#### Prompt
Find the lines of the records in which the word "entrée" appears and report how many there are, as a number alone.

#### Material to process
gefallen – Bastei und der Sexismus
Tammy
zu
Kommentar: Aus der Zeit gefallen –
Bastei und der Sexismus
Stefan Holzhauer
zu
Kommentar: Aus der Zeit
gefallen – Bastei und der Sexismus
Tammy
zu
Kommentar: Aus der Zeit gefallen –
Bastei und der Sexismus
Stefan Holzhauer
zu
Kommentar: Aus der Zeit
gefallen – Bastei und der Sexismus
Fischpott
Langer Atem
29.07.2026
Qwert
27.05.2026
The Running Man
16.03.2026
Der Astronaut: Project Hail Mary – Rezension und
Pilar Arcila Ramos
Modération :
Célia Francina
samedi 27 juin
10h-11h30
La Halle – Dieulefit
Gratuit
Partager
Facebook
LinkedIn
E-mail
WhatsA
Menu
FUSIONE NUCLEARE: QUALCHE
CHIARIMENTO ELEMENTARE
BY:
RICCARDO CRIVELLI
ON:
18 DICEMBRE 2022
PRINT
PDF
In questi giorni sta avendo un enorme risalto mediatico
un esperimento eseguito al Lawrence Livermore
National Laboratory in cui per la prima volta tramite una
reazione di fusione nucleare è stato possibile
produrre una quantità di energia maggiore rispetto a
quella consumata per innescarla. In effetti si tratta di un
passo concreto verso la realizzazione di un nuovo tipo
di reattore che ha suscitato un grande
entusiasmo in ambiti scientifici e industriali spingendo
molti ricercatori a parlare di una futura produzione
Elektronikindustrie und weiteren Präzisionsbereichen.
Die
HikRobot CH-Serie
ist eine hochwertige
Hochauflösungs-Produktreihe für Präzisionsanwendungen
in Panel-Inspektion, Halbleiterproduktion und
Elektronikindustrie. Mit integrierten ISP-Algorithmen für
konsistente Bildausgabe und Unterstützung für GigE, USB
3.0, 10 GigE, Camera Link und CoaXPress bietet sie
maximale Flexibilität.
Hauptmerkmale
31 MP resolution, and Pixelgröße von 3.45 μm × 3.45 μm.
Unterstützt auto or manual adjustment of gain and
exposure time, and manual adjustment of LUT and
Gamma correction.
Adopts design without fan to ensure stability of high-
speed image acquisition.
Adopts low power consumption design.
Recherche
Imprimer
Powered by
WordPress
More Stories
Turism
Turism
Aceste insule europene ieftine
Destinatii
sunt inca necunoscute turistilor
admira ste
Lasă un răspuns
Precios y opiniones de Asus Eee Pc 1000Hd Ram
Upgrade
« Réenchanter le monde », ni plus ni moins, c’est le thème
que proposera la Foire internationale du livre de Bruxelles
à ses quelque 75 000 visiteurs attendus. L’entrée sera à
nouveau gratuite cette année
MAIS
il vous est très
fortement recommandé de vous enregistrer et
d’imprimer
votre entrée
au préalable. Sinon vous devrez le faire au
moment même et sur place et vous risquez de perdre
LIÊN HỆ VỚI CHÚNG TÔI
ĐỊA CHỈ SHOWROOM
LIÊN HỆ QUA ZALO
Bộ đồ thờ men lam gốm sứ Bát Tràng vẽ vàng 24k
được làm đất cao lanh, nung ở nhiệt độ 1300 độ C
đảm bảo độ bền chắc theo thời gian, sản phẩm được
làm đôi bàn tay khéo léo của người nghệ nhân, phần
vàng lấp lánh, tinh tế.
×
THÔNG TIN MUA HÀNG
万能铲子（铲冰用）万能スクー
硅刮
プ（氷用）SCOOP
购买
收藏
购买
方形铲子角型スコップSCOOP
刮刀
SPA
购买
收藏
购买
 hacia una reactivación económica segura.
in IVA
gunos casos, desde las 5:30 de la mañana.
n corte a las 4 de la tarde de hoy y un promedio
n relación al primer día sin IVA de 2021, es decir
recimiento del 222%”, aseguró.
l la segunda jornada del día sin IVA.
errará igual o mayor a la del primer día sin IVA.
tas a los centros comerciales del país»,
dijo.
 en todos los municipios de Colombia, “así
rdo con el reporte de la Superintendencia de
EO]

#### Answer box
2